Cuando escuchó la palabra calabozo sacó fuerzas de donde pudo e interpeló a los agentes.
-¿Pero de qué se me acusa? No entiendo esta detención. No he hecho nada. Sólo viajo con mi amigo Holden camino a…, ah, claro, ahora lo entiendo todo, ¿acaso no serán ustedes las Sirenas que quieren impedirme llegar hasta casa?
Y justo en ese preciso instante unas sirenas empezaron a sonar muy cerca de ellos. Un policía pasó corriendo y les gritó:
-¡Necesitamos refuerzos, muchos jóvenes están causando altercados en la zona del puerto!
-¡Enseguida vamos para allí! -le contestaron-. Y tú, Jose K, quédate aquí y no te muevas, enseguida vendremos a por ti.
Y allí permanecieron, solos de nuevo, mirándose el uno al otro sin saber muy bien qué hacer ni qué decir.
-Mi fiel compañero Holden, llévame hasta Rocinante y continuemos el viaje antes de que las Sirenas regresen para impedírnoslo.
-Señor, su rocín flaco y mi rucio no están ya para muchos trotes, apenas conseguiremos avanzar con ellos. Agárrese a mi hombro y vayamos mejor caminando, lo más deprisa que pueda.
Y se fueron del lugar intentando correr, a trompicones.
-Pero Holden, tu historia acaba en el carrusel, y nos estamos alejando de él.
-Pues siga llamándome Sancho entonces.
-Sabes querido Sancho, a veces me gustaría ser tú, Holden.

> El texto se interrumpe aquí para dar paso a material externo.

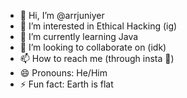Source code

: - 👋 Hi, I’m @arrjuniyer
- 👀 I’m interested in Ethical Hacking (ig)
- 🌱 I’m currently learning Java
- 💞️ I’m looking to collaborate on (idk)
- 📫 How to reach me (through insta 🤡)
- 😄 Pronouns: He/Him
- ⚡ Fun fact: Earth is flat

<!---
arrjuniyer/arrjuniyer is a ✨ special ✨ repository because its `README.md` (this file) appears on your GitHub profile.
You can click the Preview link to take a look at your changes.
--->
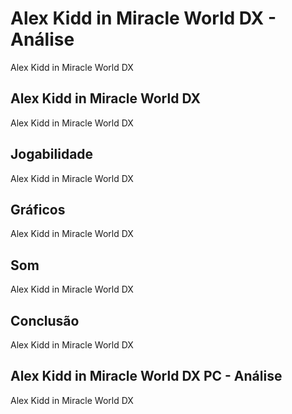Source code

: ---
---

# Alex Kidd in Miracle World DX - Análise

Alex Kidd in Miracle World DX

## Alex Kidd in Miracle World DX

Alex Kidd in Miracle World DX

## Jogabilidade

Alex Kidd in Miracle World DX

## Gráficos

Alex Kidd in Miracle World DX

## Som

Alex Kidd in Miracle World DX

## Conclusão

Alex Kidd in Miracle World DX

## Alex Kidd in Miracle World DX PC - Análise

Alex Kidd in Miracle World DX
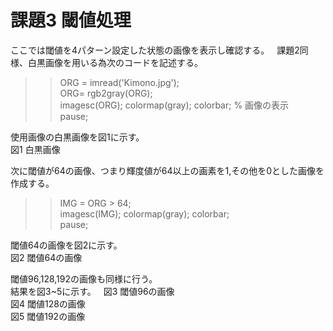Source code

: # 課題3 閾値処理  
ここでは閾値を4パターン設定した状態の画像を表示し確認する。  
課題2同様、白黒画像を用いる為次のコードを記述する。  
  
>> ORG = imread('Kimono.jpg');  
>> ORG= rgb2gray(ORG);  
>> imagesc(ORG); colormap(gray); colorbar; % 画像の表示  
>> pause;  
  
使用画像の白黒画像を図1に示す。  
図1 白黒画像  
  
次に閾値が64の画像、つまり輝度値が64以上の画素を1,その他を0とした画像を作成する。
  
>> IMG = ORG > 64;  
>> imagesc(IMG); colormap(gray); colorbar;  
>> pause;  
  
閾値64の画像を図2に示す。  
図2 閾値64の画像  
  
閾値96,128,192の画像も同様に行う。  
結果を図3~5に示す。  
図3 閾値96の画像  
図4 閾値128の画像  
図5 閾値192の画像  
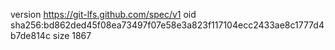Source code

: version https://git-lfs.github.com/spec/v1
oid sha256:bd862ded45f08ea73497f07e58e3a823f117104ecc2433ae8c1777d4b7de814c
size 1867
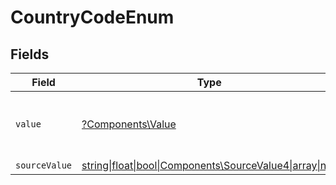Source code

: # CountryCodeEnum


## Fields

| Field                                                                                          | Type                                                                                           | Required                                                                                       | Description                                                                                    | Example                                                                                        |
| ---------------------------------------------------------------------------------------------- | ---------------------------------------------------------------------------------------------- | ---------------------------------------------------------------------------------------------- | ---------------------------------------------------------------------------------------------- | ---------------------------------------------------------------------------------------------- |
| `value`                                                                                        | [?Components\Value](../../Models/Components/Value.md)                                          | :heavy_minus_sign:                                                                             | The ISO3166-1 Alpha2 Code of the Country                                                       | US                                                                                             |
| `sourceValue`                                                                                  | [string\|float\|bool\|Components\SourceValue4\|array\|null](../../Models/Components/SourceValue.md) | :heavy_minus_sign:                                                                             | N/A                                                                                            |                                                                                                |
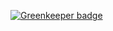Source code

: 
[![Greenkeeper badge](https://badges.greenkeeper.io/laujonat/itp405-spring2015-node.svg)](https://greenkeeper.io/)
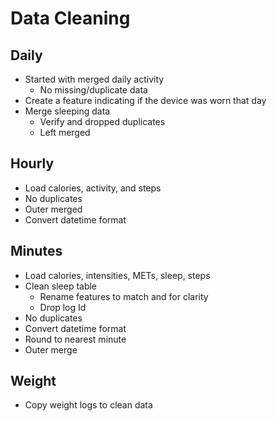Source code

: # Data Cleaning

## Daily

* Started with merged daily activity
  * No missing/duplicate data
* Create a feature indicating if the device was worn that day
* Merge sleeping data
  * Verify and dropped duplicates
  * Left merged

## Hourly

* Load calories, activity, and steps
* No duplicates
* Outer merged
* Convert datetime format

## Minutes

* Load calories, intensities, METs, sleep, steps
* Clean sleep table
  * Rename features to match and for clarity
  * Drop log Id
* No duplicates
* Convert datetime format
* Round to nearest minute
* Outer merge

## Weight

* Copy weight logs to clean data
  
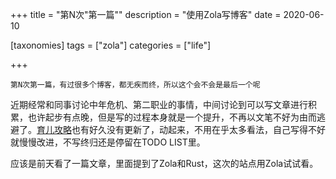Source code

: +++
title = "第N次\"第一篇\""
description = "使用Zola写博客"
date = 2020-06-10

[taxonomies]
tags = ["zola"]
categories = ["life"]

+++

    第N次第一篇，有过很多个博客，都无疾而终，所以这个会不会是最后一个呢

近期经常和同事讨论中年危机、第二职业的事情，中间讨论到可以写文章进行积累，也许起步有点晚，但是写的过程本身就是一个提升，不再以文笔不好为由而逃避了。[育儿攻略](https://c.jie.sh)也有好久没有更新了，动起来，不用在乎太多看法，自己写得不好就慢慢改进，不写终归还是停留在TODO LIST里。

应该是前天看了一篇文章，里面提到了Zola和Rust，这次的站点用Zola试试看。
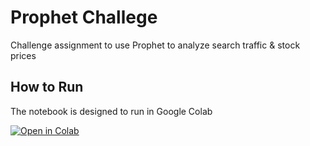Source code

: # Prophet Challege

Challenge assignment to use Prophet to analyze search traffic & stock prices

## How to Run

The notebook is designed to run in Google Colab

[![Open in Colab](https://colab.research.google.com/assets/colab-badge.svg)](https://colab.research.google.com/github/Rocker-Mitchell/prophet-challenge/blob/main/forecasting_net_prophet.ipynb)

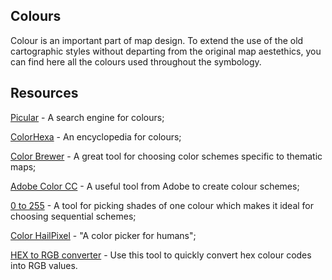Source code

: ## Colours

Colour is an important part of map design. 
To extend the use of the old cartographic styles without departing from the original map aestethics, you can find here all the colours used throughout the symbology.

## Resources

[Picular](https://picular.co/) - A search engine for colours;  

[ColorHexa](https://www.colorhexa.com/) - An encyclopedia for colours; 

[Color Brewer](http://colorbrewer2.org/) - A great tool for choosing color schemes specific to thematic maps;  

[Adobe Color CC](https://color.adobe.com/create/color-wheel/) - A useful tool from Adobe to create colour schemes;  

[0 to 255](http://www.0to255.com/) -  A tool for picking shades of one colour which makes it ideal for choosing sequential schemes;  

[Color HailPixel](https://color.hailpixel.com/) - "A color picker for humans";  

[HEX to RGB converter](https://www.webpagefx.com/web-design/hex-to-rgb/) - Use this tool to quickly convert hex colour codes into RGB values.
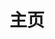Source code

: ---
layout: home
title: 主页
hero:
  name: "restTrans"
  text: "在不为人知的角落中..."
  image:
    src: /icon.png
  actions:
    - theme: brand
      text: 查看信息
      link: /menu.md
---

-Pero eso no puede ser, señor, caeríamos por el precipicio. Alguien debe quedarse vigilando.
Y además, aunque tengas una edad que pudieras ser mi abuelo, y yo no sea más que un analfabeto y profundo ignorante, tú no eres ni Gepetto, ni Don Quijote, ni Ulises ni nada. No digo que no me gusten las historias que me cuentas cada noche, pero tú ya tienes un nombre, eres Jose K.
-Y tú, Sancho, Holden, Pinocho, Telémaco…, ¿cómo te llamas realmente? Nunca me lo has dicho.
-Como narices quieras llamarme mañana, colega, pero como no corras más dormirás en el calabozo esta noche.
-Vamos, por favor, dime cómo te llamas, anda…
-¡Gregorio! ¡Me llamo Gregorio!
Y entre ruidos de sirenas y algarabías callejeras, desaparecieron en la oscuridad de la noche y ya sólo se pudo escuchar a lo lejos:
-Gregorio, mañana te contaré tu historia.